## ENTRIES SHOWN
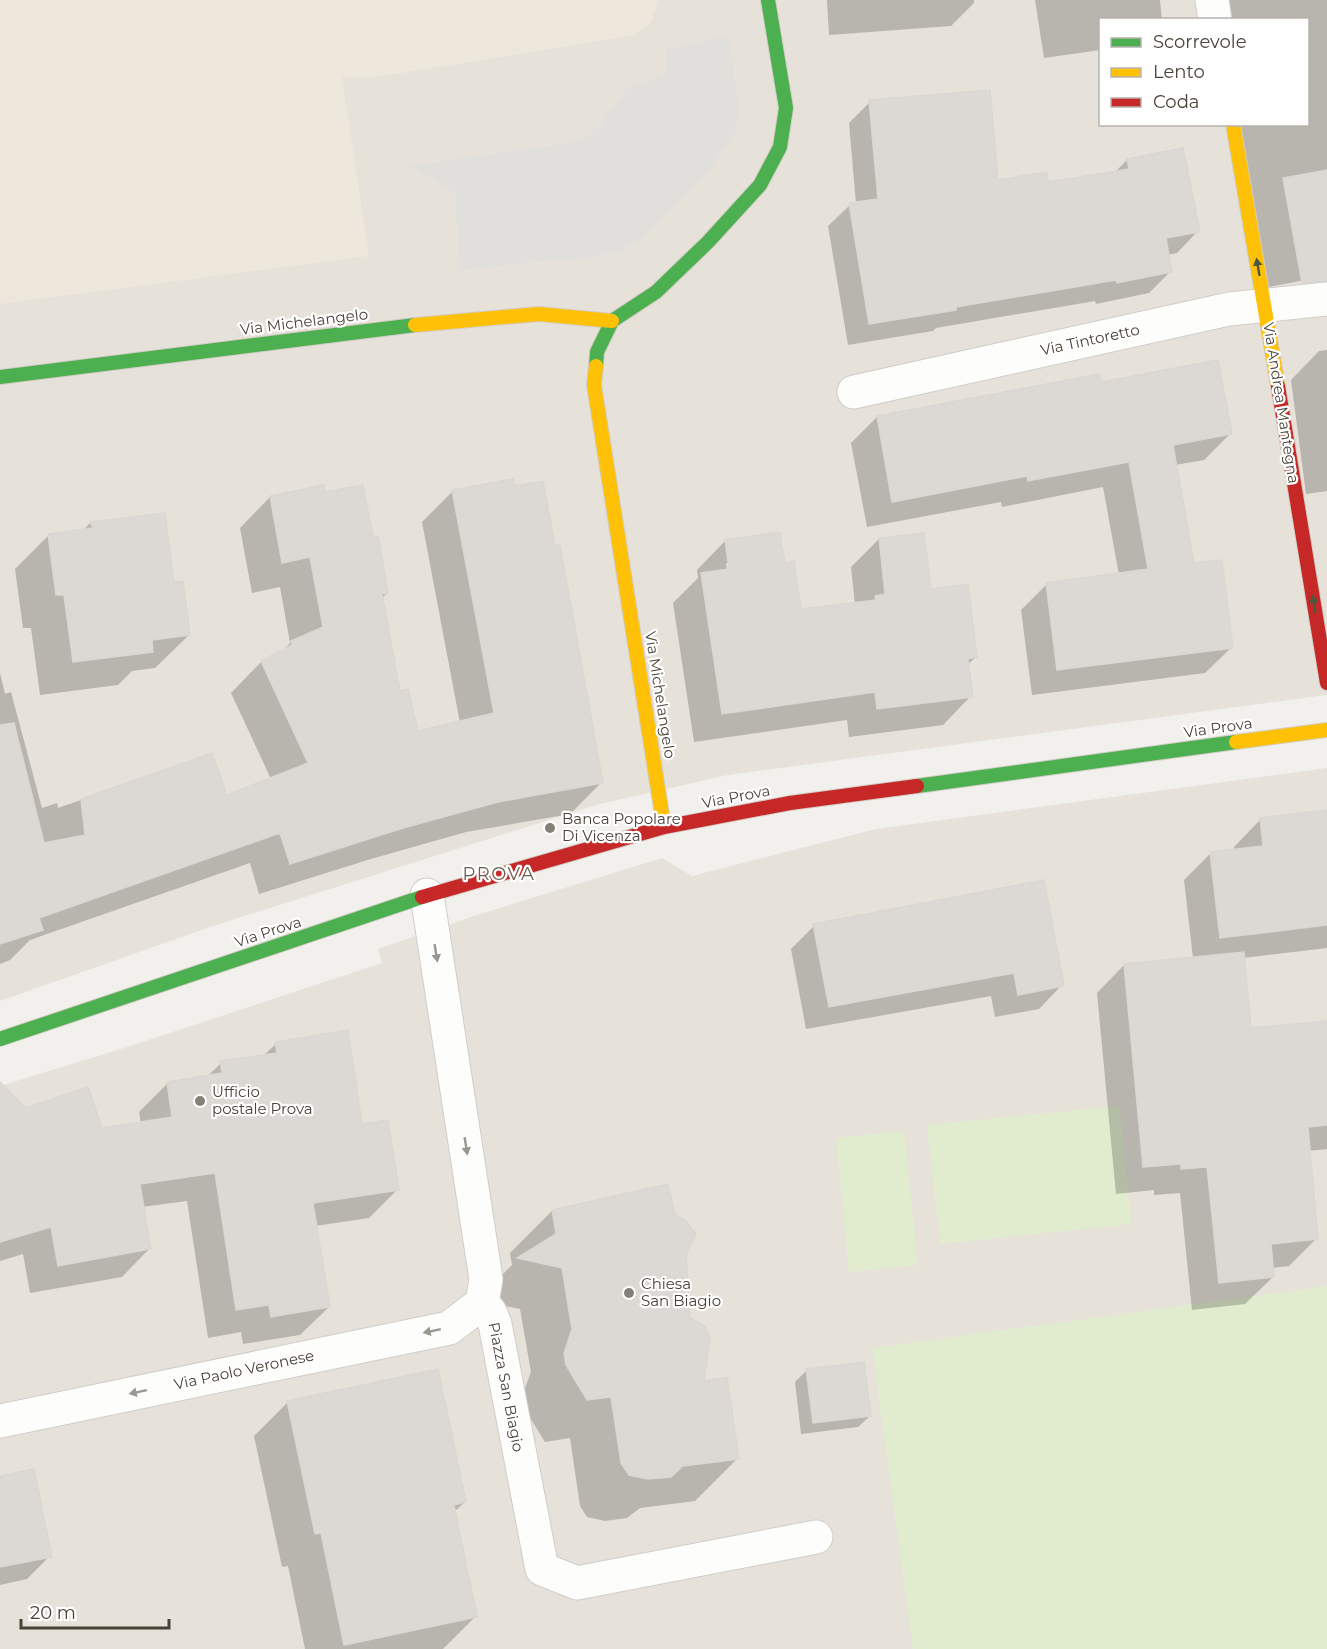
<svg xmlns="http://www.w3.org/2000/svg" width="1327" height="1649" viewBox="0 0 1327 1649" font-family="Montserrat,sans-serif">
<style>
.residential{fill:#e6e2da;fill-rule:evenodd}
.education{fill:#ede7dc}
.pitch{fill:#e0eccd}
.parking{fill:#e1dfdc}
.shadow{fill:#0003;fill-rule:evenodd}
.building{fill:#dcd9d5;stroke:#dad7d2;stroke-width:1.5}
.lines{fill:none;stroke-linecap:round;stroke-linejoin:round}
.street-casing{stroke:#d0ceca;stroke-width:35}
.fast-casing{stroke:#d2cdc4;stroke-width:16}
.slow-casing{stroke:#d2cdc4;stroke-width:16}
.jam-casing{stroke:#d2cdc4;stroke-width:16}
.street{stroke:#fdfdfc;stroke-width:33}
.fast{stroke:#4caf50;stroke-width:14}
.slow{stroke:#ffc107;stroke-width:14}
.jam{stroke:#c62828;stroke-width:14}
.oneway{fill:#4a583d}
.oneway2{fill:#9a9690}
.poi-dot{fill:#847f77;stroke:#fff;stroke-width:2}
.labels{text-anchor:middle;stroke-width:4.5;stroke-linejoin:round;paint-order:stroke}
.street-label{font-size:15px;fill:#494238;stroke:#fff}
.poi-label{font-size:15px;fill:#494238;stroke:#fff;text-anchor:start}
.quarter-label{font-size:18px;letter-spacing:1.5px;fill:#6c5f4f;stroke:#fff}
</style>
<rect width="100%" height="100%" fill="#f2f0ed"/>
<path class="residential" d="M 0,0 L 1327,0 L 1327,695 L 728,775 L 600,804 L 216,925 L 0,1001 ZM 1100,20 L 1308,20 L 1308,124 L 1100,124 Z
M 1327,768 L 1327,1649 L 0,1649 L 0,1086 L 124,1048 L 382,963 L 378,949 L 486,912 L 662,858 L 692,876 L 876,829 Z"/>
<path class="education" d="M 0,0 L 657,0 L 658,1 L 650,25 L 630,36 L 370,78 L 342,77 L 369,256 L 0,304 Z"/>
<path class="pitch" d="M 1120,1106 L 1131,1224 L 940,1244 L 927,1125 Z
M 904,1131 L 918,1265 L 849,1272 L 836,1138 Z
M 1327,1286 L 1327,1649 L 913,1649 L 872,1348 Z"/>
<path class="parking" d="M 729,36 L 738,106 L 736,131 L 707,173 L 644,238 L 619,252 L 586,258 L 513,264 L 460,271 L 455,193 L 409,166 L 573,142 L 585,138 L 603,122 L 628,87 L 666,75 L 666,50 Z"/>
<path class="shadow" d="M 827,0 L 974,0 L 974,3 L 951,26 L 829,35 Z
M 1035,0 L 1160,0 L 1162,20 L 1100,20 L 1100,50 L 1044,58 Z
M 1222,0 L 1327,0 L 1327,276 L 1269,287 L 1237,124 L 1308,124 L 1308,20 L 1225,20 Z
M 870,102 L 997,182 L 1047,183 L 1114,173 L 1127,160 L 1198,231 L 1177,253 L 1168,255 L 1171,271 L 1149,293 L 1096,304 L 1095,301 L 936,328 L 933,331 L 848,345 L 828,226 L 850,205 L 856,204 L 849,123 Z
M 1327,350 L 1327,491 L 1306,494 L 1291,380 L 1319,351 Z
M 1099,383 L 1230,434 L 1204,460 L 1175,465 L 1193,565 L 1232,647 L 1205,673 L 1032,695 L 1021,610 L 1047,584 L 1119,575 L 1103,487 L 1002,507 L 1001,502 L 867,527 L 851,443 L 877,417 Z
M 452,492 L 601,783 L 570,814 L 466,832 L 371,859 L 259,894 L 250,863 L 30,940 L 10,960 L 0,964 L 0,673 L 5,694 L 11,692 L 42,808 L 57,803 L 58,808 L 211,755 L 226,797 L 271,779 L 231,693 L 261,662 L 281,653 L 290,643 L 280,587 L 252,593 L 240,528 L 270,497 L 324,494 L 372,538 L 387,593 L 382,598 L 399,693 L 417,733 L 460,723 L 422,522 Z
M 164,514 L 173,583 L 189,635 L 155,668 L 132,671 L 118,685 L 40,695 L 31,628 L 23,628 L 15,569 L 49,535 L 83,531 L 90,523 Z
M 879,539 L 930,590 L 976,657 L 967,665 L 971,696 L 943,725 L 849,737 L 847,720 L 694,742 L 673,603 L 698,578 L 697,570 L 725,541 L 783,564 L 800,611 L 855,604 L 851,567 ZM 726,563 L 729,563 L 728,577 Z
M 1327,812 L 1327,948 L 1243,958 L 1250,1030 L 1327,1023 L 1327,1149 L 1308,1151 L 1316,1239 L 1289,1266 L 1272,1268 L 1273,1277 L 1245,1304 L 1192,1310 L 1180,1193 L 1154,1195 L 1154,1190 L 1116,1194 L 1097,993 L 1124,965 L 1193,958 L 1184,880 L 1211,853 L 1234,851 L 1234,847 L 1260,820 Z
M 1043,882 L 1062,985 L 1039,1009 L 995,1017 L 991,996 L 806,1029 L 791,949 L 814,926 Z
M 276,1044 L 361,1126 L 397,1190 L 369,1218 L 315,1226 L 329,1307 L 300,1335 L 243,1344 L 241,1332 L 208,1338 L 187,1201 L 142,1207 L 150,1248 L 122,1277 L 30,1293 L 23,1254 L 0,1261 L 0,1113 L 26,1110 L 101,1130 L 141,1123 L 139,1112 L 167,1084 L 206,1078 L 221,1063 L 263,1056 Z
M 552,1211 L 685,1255 L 688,1319 L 702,1383 L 737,1459 L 695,1501 L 640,1508 L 627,1518 L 605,1521 L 587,1517 L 580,1506 L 570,1438 L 545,1442 L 524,1408 L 522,1396 L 531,1372 L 520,1309 L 477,1300 L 512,1265 L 510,1253 Z
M 807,1370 L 870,1416 L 858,1427 L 801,1434 L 795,1382 Z
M 288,1402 L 465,1502 L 454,1512 L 476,1616 L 443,1649 L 305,1649 L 288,1566 L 282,1567 L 254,1436 Z
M 0,1478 L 50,1556 L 27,1579 L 0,1585 Z"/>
<path class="building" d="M 990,90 L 998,180 L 1047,172 L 1048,182 L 1129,169 L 1127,159 L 1183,148 L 1200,232 L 1166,238 L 1172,272 L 1117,283 L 1116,280 L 956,307 L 956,310 L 869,324 L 849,203 L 878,199 L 869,100 Z
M 1327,170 L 1327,281 L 1302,283 L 1283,178 Z
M 1218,360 L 1232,434 L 1173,445 L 1194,563 L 1222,560 L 1233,648 L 1057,670 L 1046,583 L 1148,569 L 1129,462 L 1028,481 L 1027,476 L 892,502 L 877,416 L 1099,374 L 1101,382 Z
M 513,479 L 515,486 L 543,481 L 555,546 L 560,545 L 603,783 L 498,802 L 403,828 L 290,864 L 280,833 L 39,918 L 43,930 L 0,944 L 0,725 L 14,723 L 44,843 L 85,835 L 81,799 L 212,753 L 227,795 L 308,763 L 261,661 L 292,645 L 291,641 L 323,627 L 310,557 L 282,563 L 270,496 L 324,485 L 325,492 L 363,485 L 373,537 L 378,536 L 388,593 L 382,594 L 400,691 L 408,689 L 418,731 L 494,713 L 452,490 Z
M 165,513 L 174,582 L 183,581 L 190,635 L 152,640 L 153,652 L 73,662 L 64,595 L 56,595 L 48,534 L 93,528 L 90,522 Z
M 780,532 L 785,563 L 794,561 L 801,609 L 876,600 L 875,596 L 885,594 L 879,538 L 924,533 L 931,589 L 968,584 L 977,657 L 968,659 L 973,697 L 877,709 L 875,692 L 722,714 L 701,573 L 729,569 L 725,540 Z
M 1327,810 L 1327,925 L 1220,938 L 1210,852 L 1263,846 L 1260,818 Z
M 1044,880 L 1064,986 L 1018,995 L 1014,973 L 829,1007 L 813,924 Z
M 1244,952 L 1251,1028 L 1327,1021 L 1327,1125 L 1308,1127 L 1318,1239 L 1271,1244 L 1274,1277 L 1219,1283 L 1207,1167 L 1181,1169 L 1181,1164 L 1143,1167 L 1124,964 Z
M 348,1030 L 362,1124 L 388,1120 L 399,1190 L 313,1203 L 330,1307 L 271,1317 L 269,1305 L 236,1310 L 215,1173 L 140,1184 L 151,1249 L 58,1266 L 51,1227 L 0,1242 L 0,1082 L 26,1108 L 88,1087 L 102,1128 L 172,1117 L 167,1082 L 222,1073 L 220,1061 L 277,1053 L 275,1042 Z
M 668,1184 L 675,1215 L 686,1221 L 696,1234 L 686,1255 L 690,1318 L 705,1326 L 710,1338 L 704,1381 L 727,1377 L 739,1459 L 683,1466 L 671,1477 L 648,1479 L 629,1475 L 621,1463 L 611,1397 L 587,1400 L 566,1365 L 564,1353 L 572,1329 L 562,1268 L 517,1258 L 556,1234 L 552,1210 Z
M 864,1362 L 871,1416 L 813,1423 L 806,1369 Z
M 438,1369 L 466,1502 L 454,1505 L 477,1617 L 344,1645 L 321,1533 L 315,1534 L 287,1401 Z
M 34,1469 L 52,1557 L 0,1567 L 0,1476 Z"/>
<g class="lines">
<defs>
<path id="street" d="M 1212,0 L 1215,20
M 854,392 L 1229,309 L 1327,299
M 427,895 L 486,1279 L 482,1303
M 482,1303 L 490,1312 L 495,1324 L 542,1569 L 577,1583 L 816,1537
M 0,1421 L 449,1328 L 482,1303"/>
<path id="fast" d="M 596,366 L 597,352 L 612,321 L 656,292 L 708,242 L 760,185 L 780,147 L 786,108 L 768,0
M 0,377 L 415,325
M 917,786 L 1236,742
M 0,1039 L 422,897"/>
<path id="slow" d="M 1233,124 L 1278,386
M 415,325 L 539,314 L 612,321
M 596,366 L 594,385 L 664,827
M 1236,742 L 1327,730"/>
<path id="jam" d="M 1278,386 L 1327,683
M 422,897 L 664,827 L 790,803 L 917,786"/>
</defs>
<use href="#street" class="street-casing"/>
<use href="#fast" class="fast-casing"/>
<use href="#slow" class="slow-casing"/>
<use href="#jam" class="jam-casing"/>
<use href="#street" class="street"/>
<use href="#fast" class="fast"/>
<use href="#slow" class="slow"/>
<use href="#jam" class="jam"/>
</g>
<defs><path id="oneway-solid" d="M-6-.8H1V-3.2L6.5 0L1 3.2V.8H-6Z" transform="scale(1.5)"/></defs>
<g class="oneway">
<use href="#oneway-solid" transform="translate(1258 267) rotate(-100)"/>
<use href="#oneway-solid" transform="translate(1314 604) rotate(-99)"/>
</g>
<g class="oneway2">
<use href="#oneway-solid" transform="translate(436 953) rotate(81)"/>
<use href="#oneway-solid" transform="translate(466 1146) rotate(81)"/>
<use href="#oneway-solid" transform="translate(432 1331) rotate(168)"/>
<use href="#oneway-solid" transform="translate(138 1392) rotate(168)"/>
</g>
<g class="poi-dot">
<circle cx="550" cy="828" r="6"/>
<circle cx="200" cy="1101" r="6"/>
<circle cx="629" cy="1293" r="6"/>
</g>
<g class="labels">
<g class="street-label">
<text transform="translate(304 322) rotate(-7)" y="5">Via Michelangelo</text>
<text transform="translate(1090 340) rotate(-12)" y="5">Via Tintoretto</text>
<text transform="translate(1281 403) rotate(81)" y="5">Via Andrea Mantegna</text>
<text transform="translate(660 695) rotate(81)" y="5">Via Michelangelo</text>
<text transform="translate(1218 728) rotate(-8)" y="5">Via Prova</text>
<text transform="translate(736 797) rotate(-11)" y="5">Via Prova</text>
<text transform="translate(268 932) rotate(-18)" y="5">Via Prova</text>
<text transform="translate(244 1370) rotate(-12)" y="5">Via Paolo Veronese</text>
<text transform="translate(506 1387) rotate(79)" y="5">Piazza San Biagio</text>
</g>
<g class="poi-label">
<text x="562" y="824">Banca Popolare<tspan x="562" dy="17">Di Vicenza</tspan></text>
<text x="212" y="1097">Ufficio<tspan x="212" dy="17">postale Prova</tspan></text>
<text x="641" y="1289">Chiesa<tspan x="641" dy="17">San Biagio</tspan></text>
</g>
<g class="quarter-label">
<text x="499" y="880">PROVA</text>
</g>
</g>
<rect x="1099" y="18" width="210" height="108" fill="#ffffff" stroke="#b6b3af" stroke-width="1.5"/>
<rect x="1111" y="38" width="30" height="9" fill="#4caf50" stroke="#b6b3af" stroke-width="1.5"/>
<text x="1153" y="48" font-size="18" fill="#494238">Scorrevole</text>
<rect x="1111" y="68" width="30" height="9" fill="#ffc107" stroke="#b6b3af" stroke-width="1.5"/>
<text x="1153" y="78" font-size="18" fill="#494238">Lento</text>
<rect x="1111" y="98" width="30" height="9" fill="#c62828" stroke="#b6b3af" stroke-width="1.5"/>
<text x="1153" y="108" font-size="18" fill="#494238">Coda</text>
<path d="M21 1619v9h148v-9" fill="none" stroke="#494238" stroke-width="3"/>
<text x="30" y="1619" font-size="18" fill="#494238" stroke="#ffffff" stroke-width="4.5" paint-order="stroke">20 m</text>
</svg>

## TASK REQUIREMENTS
From the data above, report how many lines include the string "linejoin". The number alone will do.

## RESPONSE TO THE EXERCISE
2